* INSTRUCTIONS TO FOLLOW *
Only the lines from the first line of the material below to the line containing "capacities advocating for physician", inclusive, should be copied, each exactly as written.

* TASK MATERIAL *
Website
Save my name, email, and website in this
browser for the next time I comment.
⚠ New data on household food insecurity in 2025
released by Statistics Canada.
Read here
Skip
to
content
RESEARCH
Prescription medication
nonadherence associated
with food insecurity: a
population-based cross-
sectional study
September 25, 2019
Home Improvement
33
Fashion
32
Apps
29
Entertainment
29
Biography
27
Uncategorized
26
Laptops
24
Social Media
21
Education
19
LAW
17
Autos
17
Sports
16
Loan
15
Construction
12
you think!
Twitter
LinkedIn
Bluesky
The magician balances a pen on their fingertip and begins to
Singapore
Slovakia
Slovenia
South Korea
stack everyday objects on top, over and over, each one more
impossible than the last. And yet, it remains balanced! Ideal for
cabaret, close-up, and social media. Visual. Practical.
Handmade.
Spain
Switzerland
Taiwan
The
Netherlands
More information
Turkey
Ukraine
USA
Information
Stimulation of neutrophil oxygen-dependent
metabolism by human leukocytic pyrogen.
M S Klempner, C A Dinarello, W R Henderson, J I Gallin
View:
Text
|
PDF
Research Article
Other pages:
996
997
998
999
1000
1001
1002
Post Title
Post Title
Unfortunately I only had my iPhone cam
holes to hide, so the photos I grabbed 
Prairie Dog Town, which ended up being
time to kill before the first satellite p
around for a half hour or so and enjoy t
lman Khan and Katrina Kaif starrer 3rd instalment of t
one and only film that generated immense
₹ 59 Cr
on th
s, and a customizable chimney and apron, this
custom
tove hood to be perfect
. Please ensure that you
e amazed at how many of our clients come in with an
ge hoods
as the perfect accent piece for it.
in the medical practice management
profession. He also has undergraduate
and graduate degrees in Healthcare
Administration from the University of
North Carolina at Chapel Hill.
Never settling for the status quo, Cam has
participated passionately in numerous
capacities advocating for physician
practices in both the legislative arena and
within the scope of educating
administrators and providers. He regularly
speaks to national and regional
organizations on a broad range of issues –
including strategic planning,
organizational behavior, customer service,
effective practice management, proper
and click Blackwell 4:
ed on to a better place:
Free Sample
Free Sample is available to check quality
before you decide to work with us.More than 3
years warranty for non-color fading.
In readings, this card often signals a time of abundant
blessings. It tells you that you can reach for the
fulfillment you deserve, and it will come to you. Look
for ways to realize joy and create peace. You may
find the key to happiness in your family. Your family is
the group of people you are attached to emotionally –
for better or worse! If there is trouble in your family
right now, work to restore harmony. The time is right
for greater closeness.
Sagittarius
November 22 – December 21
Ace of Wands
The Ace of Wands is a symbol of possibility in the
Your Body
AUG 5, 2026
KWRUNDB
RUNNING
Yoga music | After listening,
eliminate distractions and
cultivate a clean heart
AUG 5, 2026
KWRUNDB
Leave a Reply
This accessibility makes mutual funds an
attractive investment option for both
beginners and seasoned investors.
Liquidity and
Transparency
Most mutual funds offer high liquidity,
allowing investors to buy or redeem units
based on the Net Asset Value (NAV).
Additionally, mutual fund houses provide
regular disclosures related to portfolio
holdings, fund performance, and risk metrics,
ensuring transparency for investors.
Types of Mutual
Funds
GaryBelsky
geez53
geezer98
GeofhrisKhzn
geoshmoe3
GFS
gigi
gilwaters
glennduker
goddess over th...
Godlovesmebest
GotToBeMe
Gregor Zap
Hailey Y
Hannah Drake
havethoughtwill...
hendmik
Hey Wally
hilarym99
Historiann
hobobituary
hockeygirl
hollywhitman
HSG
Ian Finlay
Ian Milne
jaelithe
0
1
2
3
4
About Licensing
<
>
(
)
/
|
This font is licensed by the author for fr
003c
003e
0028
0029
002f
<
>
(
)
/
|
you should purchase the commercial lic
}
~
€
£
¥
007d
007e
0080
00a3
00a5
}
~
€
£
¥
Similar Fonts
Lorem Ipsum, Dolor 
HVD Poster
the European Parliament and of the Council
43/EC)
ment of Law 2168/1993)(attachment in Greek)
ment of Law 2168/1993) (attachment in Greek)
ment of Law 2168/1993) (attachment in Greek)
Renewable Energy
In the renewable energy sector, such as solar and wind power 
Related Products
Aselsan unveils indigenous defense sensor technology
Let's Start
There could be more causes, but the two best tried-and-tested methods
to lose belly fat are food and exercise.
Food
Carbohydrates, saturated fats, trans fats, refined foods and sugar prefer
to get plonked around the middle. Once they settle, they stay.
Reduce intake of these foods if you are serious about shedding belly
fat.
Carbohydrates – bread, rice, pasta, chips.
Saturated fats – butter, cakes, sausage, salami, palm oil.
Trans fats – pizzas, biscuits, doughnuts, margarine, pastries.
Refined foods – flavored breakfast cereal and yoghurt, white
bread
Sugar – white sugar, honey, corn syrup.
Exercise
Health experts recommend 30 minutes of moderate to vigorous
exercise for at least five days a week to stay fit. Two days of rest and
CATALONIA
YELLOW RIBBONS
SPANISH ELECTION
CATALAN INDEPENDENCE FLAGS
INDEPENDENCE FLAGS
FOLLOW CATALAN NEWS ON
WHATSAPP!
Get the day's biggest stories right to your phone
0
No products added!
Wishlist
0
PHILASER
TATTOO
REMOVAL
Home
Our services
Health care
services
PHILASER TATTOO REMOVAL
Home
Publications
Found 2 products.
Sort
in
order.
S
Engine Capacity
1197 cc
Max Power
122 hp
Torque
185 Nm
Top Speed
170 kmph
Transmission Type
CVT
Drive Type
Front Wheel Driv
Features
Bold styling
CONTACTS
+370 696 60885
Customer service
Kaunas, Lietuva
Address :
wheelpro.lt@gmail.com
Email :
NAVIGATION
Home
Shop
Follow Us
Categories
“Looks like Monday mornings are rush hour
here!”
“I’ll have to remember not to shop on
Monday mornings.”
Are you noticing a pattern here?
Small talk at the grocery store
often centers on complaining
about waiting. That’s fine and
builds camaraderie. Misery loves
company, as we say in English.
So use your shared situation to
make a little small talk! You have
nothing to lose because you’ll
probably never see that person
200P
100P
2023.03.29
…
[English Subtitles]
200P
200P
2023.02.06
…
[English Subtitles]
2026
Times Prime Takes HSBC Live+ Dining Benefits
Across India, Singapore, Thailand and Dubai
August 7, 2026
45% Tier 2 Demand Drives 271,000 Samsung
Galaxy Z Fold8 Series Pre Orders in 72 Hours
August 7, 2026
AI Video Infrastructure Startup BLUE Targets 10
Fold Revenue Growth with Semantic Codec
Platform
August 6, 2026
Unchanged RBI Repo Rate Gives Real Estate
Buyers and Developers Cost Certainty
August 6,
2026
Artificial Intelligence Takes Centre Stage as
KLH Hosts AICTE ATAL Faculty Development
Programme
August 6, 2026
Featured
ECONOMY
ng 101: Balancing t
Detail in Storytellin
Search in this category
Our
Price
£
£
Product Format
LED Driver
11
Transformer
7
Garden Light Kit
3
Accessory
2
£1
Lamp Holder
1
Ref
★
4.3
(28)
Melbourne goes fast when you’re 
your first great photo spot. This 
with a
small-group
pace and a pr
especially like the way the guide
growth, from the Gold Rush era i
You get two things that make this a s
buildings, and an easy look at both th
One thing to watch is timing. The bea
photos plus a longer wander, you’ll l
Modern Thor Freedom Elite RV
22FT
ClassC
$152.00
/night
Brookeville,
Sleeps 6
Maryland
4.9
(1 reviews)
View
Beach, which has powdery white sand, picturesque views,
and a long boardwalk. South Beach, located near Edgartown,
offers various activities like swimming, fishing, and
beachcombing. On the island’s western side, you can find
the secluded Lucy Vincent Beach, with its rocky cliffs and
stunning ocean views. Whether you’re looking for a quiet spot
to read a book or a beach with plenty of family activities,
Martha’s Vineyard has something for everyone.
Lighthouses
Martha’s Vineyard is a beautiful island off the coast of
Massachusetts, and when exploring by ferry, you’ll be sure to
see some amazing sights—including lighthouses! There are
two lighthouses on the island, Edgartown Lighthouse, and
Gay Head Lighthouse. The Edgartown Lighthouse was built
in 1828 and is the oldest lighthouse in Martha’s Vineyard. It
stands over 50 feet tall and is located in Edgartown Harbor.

* RESPONSE TO THE TASK *
Website
Save my name, email, and website in this
browser for the next time I comment.
⚠ New data on household food insecurity in 2025
released by Statistics Canada.
Read here
Skip
to
content
RESEARCH
Prescription medication
nonadherence associated
with food insecurity: a
population-based cross-
sectional study
September 25, 2019
Home Improvement
33
Fashion
32
Apps
29
Entertainment
29
Biography
27
Uncategorized
26
Laptops
24
Social Media
21
Education
19
LAW
17
Autos
17
Sports
16
Loan
15
Construction
12
you think!
Twitter
LinkedIn
Bluesky
The magician balances a pen on their fingertip and begins to
Singapore
Slovakia
Slovenia
South Korea
stack everyday objects on top, over and over, each one more
impossible than the last. And yet, it remains balanced! Ideal for
cabaret, close-up, and social media. Visual. Practical.
Handmade.
Spain
Switzerland
Taiwan
The
Netherlands
More information
Turkey
Ukraine
USA
Information
Stimulation of neutrophil oxygen-dependent
metabolism by human leukocytic pyrogen.
M S Klempner, C A Dinarello, W R Henderson, J I Gallin
View:
Text
|
PDF
Research Article
Other pages:
996
997
998
999
1000
1001
1002
Post Title
Post Title
Unfortunately I only had my iPhone cam
holes to hide, so the photos I grabbed 
Prairie Dog Town, which ended up being
time to kill before the first satellite p
around for a half hour or so and enjoy t
lman Khan and Katrina Kaif starrer 3rd instalment of t
one and only film that generated immense
₹ 59 Cr
on th
s, and a customizable chimney and apron, this
custom
tove hood to be perfect
. Please ensure that you
e amazed at how many of our clients come in with an
ge hoods
as the perfect accent piece for it.
in the medical practice management
profession. He also has undergraduate
and graduate degrees in Healthcare
Administration from the University of
North Carolina at Chapel Hill.
Never settling for the status quo, Cam has
participated passionately in numerous
capacities advocating for physician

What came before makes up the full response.